Selain itu, usaha itu bertujuan pula agar diketahui benar yang mana termasuk dalam panti asuhan dan bukan panti asuhan. Sebab yang terjadi saat ini terkadang panti asuhan berdiri satu atap dengan pondok pesantren (ponpes). Padahal, jelas izin hukum operasionalnya berbeda antara panti asuhan dengan ponpes. Jika panti asuhan izinnya ke Dinsos Muaraenim, sedangkan ponpes terbit izinnya dari Kementerian Departemen Agama Muaraenim. Selain itu juga, perlunya kejelasan status tersebut adalah masalah status bantuan sosial. Jika panti asuhan secara de jure harus terdaftar di Dinsos, tentu bisa mendapatkan bantuan. Namun jika ponpes tentu tidak bisa mengambil bantuan tersebut karena dibawah Depag yang tentu bantuannya akan berasal dari Depag dan pihak lainnya.papar Teguh.

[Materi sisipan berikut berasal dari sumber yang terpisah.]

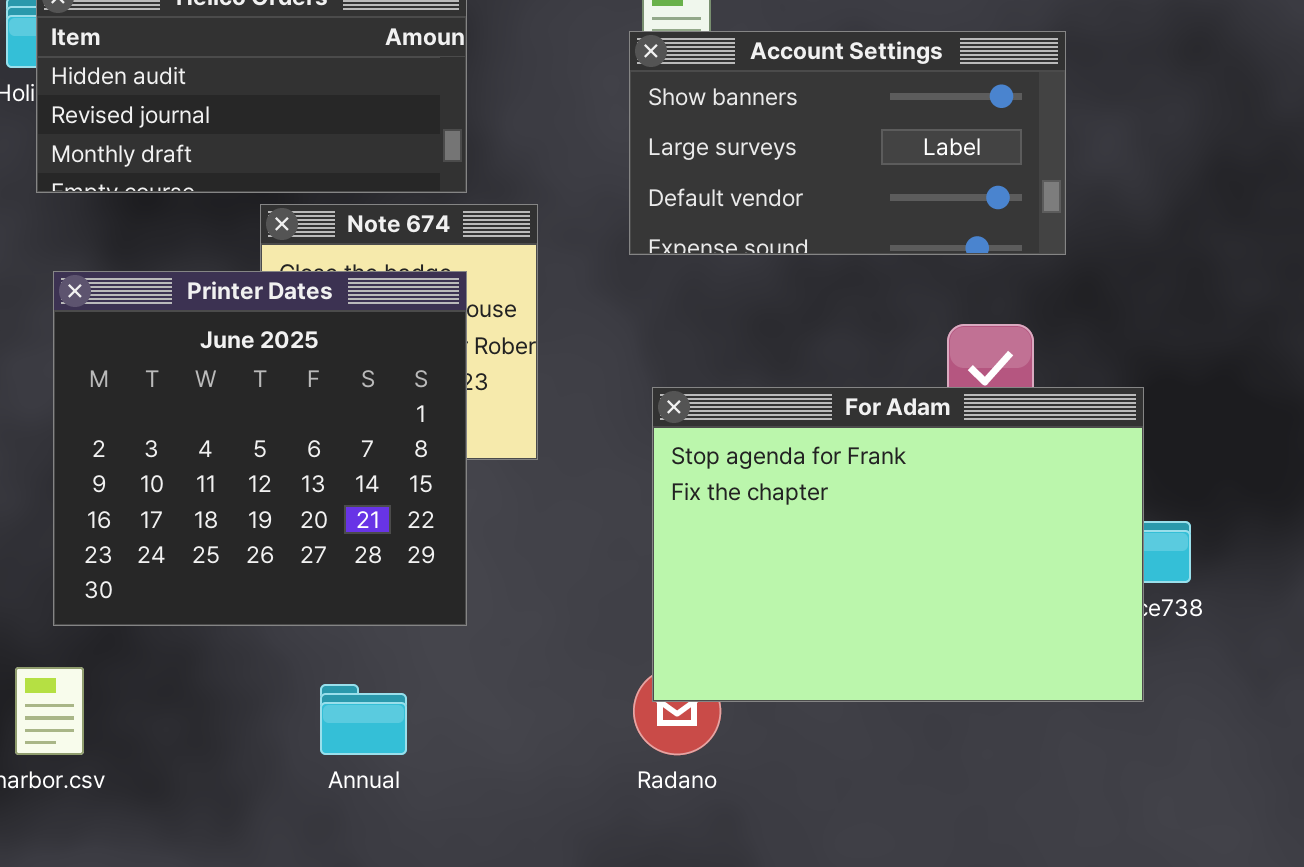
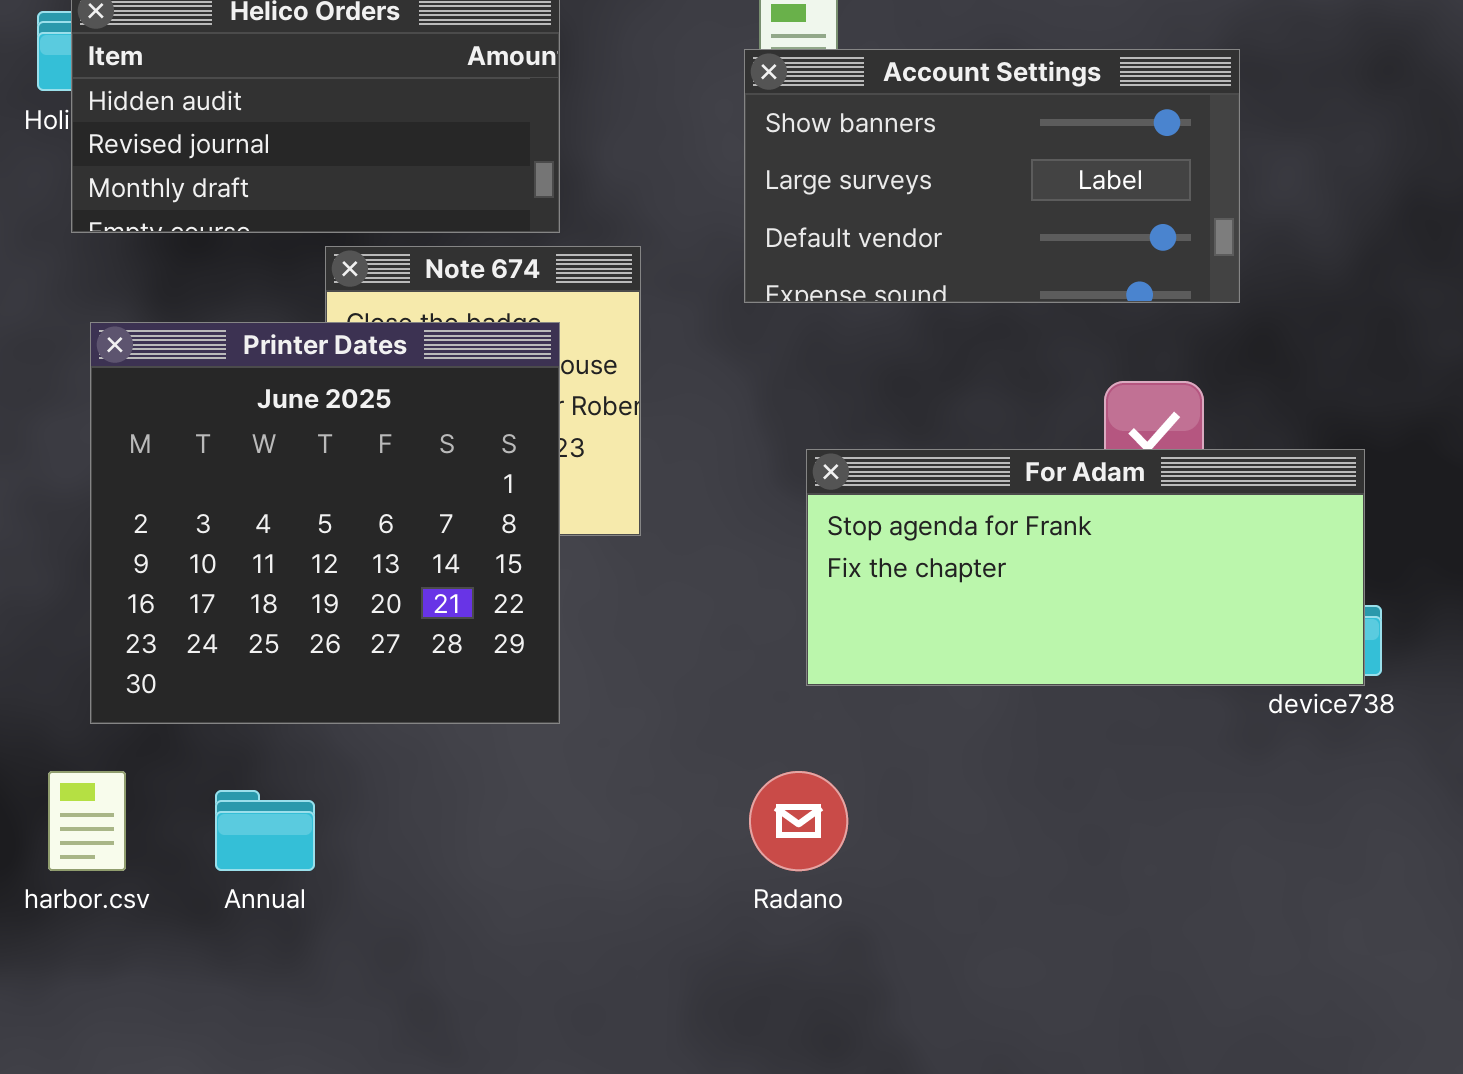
For Adam: [652,387,1144,702] -> [806,449,1365,686], moved, resized
Annual: [320,684,407,755] -> [215,790,315,871], moved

Dikatakan Teguh, bahwa panti asuhan yaitu tempat penampungan masyarakat yang tidak punya atau tidak mampu. Sedangkan ponpes didalamnya terdapat kurikulum tempat belajar agama. Menurutnya, bisa saja dalam satu atap atau lokasi berdiri ponpes dan panti asuhan. Namun, tetap saja harus mengantongi dua izin hukum tadi.

Dengan adanya pemutihan ini, pihaknya mempunyai dasar hukum untuk memberikan bantuan sesuai kriteria yang ada.tandas teguh.(Pintas)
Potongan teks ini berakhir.